Князь Владимир долго молчал, пристально вглядываясь в лицо Малюты. Дьяк Михайлов наконец прервал тягостную тишину, вытащил из кошеля грамоту, приблизился к окну и начал читать внятно и громко, обращаясь к подсудимому:
— Знаком ли тебе Молява повар?
— Знаком. Да кто его не знает!
— Давал ли ты ему пятьдесят рублей? Или какие другие деньги? — спросил Грязной.
— Давал за услуги, когда к себе приглашал на пиры. И сыновей его брал на кухню, когда слуг недоставало.
— Вот-вот, князь, сознавайся. Легче станет, — бросил отрывисто Малюта.
— Знал ли Василя Чиркина, Стефана Бутурлина и рыболовов, которые на тебя показывают? — продолжил дьяк Михайлов.
— Никаких рыболовов я не знал, а что на меня показывают — ложь!
— Дьяка Якова Захарова к себе приглашал? — вмешался в допрос Малюта.
— Приглашал.
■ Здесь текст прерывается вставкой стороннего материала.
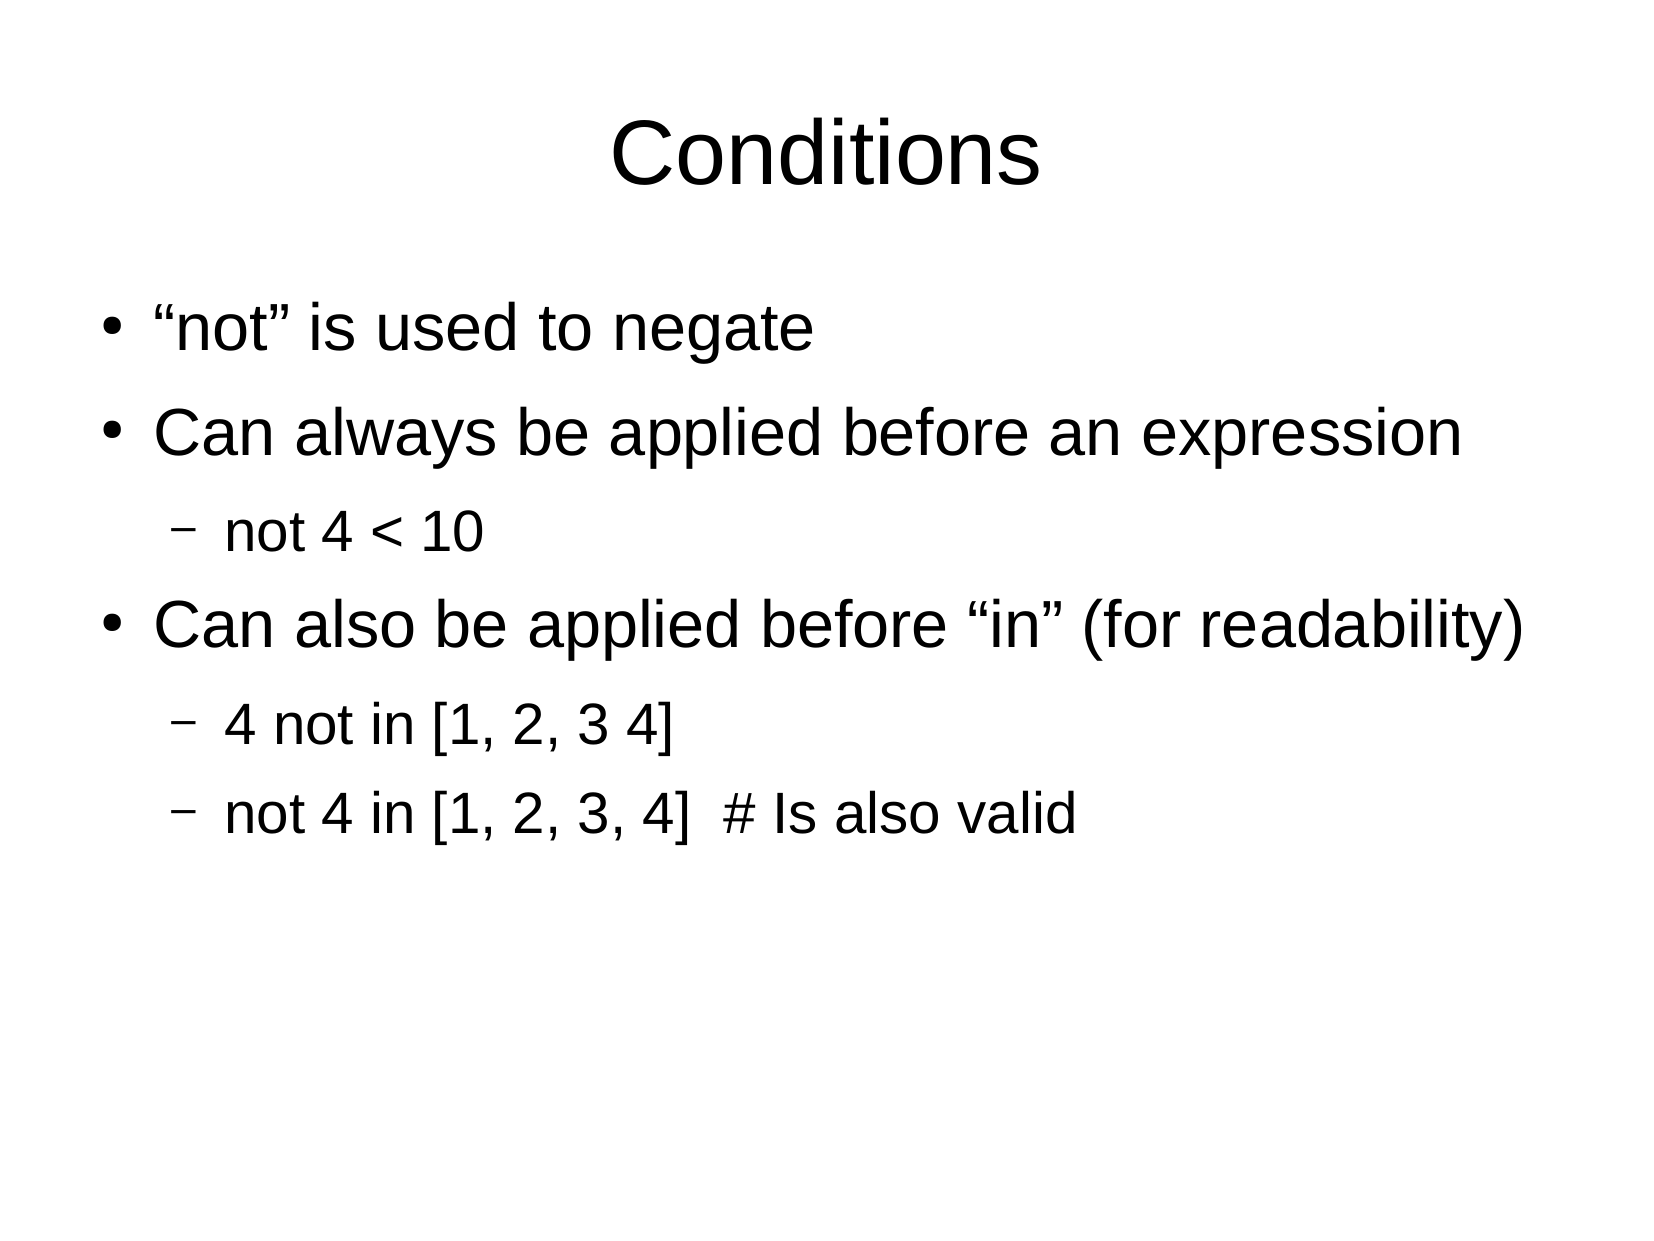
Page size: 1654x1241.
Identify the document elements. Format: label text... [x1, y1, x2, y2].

Что в том дурного? Он грамоту мне в Военный приказ писал.
— А с пушкарями насчет чего разговор вел? — нажимал Малюта.
— Да как мне не вести с пушкарями речь, когда меня на татар государь отправил. Мало ли с кем я беседовал?!
— Сознавайся, князь. Освободи душу от зла! — порекомендовал Старицкому Малюта. — Покайся! Не забывай про деток собственных и княгинюшку пожалей. Запираться будешь — не уцелеешь. Опустись на колени — моли государя о прощении. Глядишь, и в Кириллов сошлет или в Соловки. Год пройдет, два или три — живой останешься, а живого вернуть из дальних краев разве трудно? Мертвого с того света не воротишь и живой водой не отольешь.
— Бог свидетель, Григорий Лукьянович, нет на мне вины! Что было, то было — не отказываюсь. Недоброхотов царя я сам уличил. Разве забыл? За что меня теперь под топор подводить? Никогда я не желал погибели брату своему. Видит Бог, не желал я пролития священной крови. Правил и воевал честно!
— А не говорил ли ты, когда государь удел тебе переменил, что потомки Ивана Калиты Старицких ограбили да семью твою по миру пустили?
— Упаси Бог…
— Бога не трогай, изменник и братоубийца! — воскликнул Малюта. — Сознавайся, пока час твой не пробил! Чай, забыл, перед кем стоишь? Ты на суде, а не на пиру. Твое место на дыбе в застенке, а не на воле. Сколько христиан на тебя показало — ты всех лжецами обругал! По-христиански ли это? Государь тебя врагом объявил, а не братом, вины твои представив не голословно, но ты судом пренебрегаешь и как змея подколодная ведешь себя. Честно ли это, князь?